12 thoughts on “Daily Blogroll 8/12 – Dominix edition”

  1. “I honestly don’t care about achievements in MMOs, and I doubt I’m the only one. Achievements in EQ2 make me not want to log in.”
    I’m with you there. Hate ’em with a passion. WoW (that game I’m never returning to 😉 has achievement announcements turned on for your local zone by default, which is spammy. You can turn those off, but then you’re stuck with guild achievement announcements. They really made me want to stab someone repeatedly.

  2. On EQ2 crafting, when I did it recently, 1-9 was basically a case of crafting one item, talking to the questgiver, dinging, and repeating. I think hitting 9 might have taken me two items or something, and once I hit 9 I spoke to a trainer, picked my tradeskill class, and… ding! 1-20 was pretty painless, and hitting 30 didn’t take much longer – admittedly, I did 15(or 17, I can’t remember)-30 in a guild, with a crafting room and basic materials provided. It still didn’t take long at all, and I have a minimal attention span when there are so many other things to do.
    Oh, and from level 20 onwards, I was making a fair amount of money via the broker, and at 30 (adventurer and tradeskill) I’m logging in after 12 hours away and finding at least a plat waiting for me – it’s not a plat in profit, but 40-60 gold on a regular basis, for maybe five minutes of crafting at most, isn’t anything to sneeze at at my level.

  3. …and once again, I forget the actual point of what I was posting. When I was doing the 1-9, and 10-19 crafting, the items didn’t take long at all – the complaint is that your arts are too weak at that level, but I really didn’t find it to be slow. It got faster after those levels, but at the time it seemed to take a reasonable, short amount of time.
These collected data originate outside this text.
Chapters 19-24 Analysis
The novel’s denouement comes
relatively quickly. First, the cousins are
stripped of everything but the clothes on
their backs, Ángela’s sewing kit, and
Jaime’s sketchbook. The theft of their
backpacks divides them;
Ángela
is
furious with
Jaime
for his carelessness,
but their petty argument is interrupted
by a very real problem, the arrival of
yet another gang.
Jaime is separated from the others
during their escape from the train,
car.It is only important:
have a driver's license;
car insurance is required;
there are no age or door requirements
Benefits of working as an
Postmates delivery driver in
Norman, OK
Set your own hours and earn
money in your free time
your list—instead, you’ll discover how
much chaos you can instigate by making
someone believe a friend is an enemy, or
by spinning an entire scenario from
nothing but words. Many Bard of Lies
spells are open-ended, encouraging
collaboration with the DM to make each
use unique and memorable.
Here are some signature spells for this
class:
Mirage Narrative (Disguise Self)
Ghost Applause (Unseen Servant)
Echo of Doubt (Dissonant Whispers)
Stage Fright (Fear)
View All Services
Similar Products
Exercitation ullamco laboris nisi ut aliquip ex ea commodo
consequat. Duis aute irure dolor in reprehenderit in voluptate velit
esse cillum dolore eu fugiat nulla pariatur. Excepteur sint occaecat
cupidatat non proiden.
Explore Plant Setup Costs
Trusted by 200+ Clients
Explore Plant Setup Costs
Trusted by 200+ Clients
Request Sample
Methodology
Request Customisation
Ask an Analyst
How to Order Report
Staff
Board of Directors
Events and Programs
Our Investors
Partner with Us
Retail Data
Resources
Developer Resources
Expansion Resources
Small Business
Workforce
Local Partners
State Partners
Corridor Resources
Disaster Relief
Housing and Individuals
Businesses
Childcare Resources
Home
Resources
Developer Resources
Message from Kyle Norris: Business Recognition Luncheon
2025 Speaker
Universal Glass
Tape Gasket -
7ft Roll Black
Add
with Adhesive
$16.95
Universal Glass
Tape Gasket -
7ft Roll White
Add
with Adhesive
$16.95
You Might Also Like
  4. Congrats on the new ship! You’ll be out there flying it in no time.
    Now if I can just get myself back in game consistently …

  5. Congrtaulations on you shiny new Domi Tipa. I played EVE for about six months and I didn’t quite make it to my first battleship. I think the Dominix happens to be one of the coolest ship designs in EVE. There’s a real Flash Gordon / Art Deco thing going on there.

  6. Yeah, I’m not a fan of Achievements. I don’t mind that some people like them, but I have no use for them, and wish I could turn them off.

  7. Gah, hit “post” too soon. While I don’t like Achievements, it is pretty easy to argue that they have had a significant impact on the MMO world. They are another treadmill that keeps people playing the games. That’s another reason why I don’t like them, but they have proven to be a useful tool for the game devs to keep sucking in those sub dollars.
    …and the more I hear about EVE, the more I remind myself that I should at least try the trial, either the 14-day one via the EVE site or the 21-day one via Steam. Or both. 🙂

  8. While I am still emjoying EQ , been 10 years already !!! My first online games were sci fi based I think I will give EVE a try just not sure on the learning curve. I ewnjoy your visits to Erolissi Marr as Tipa, but I think I may be coming to an Asteroid belt near you soon.

  9. EVE Online isn’t that hard to learn. The big thing with EVE is setting your own goals. But no EQ player should have a problem with that 🙂 I’d love to see you in New Eden!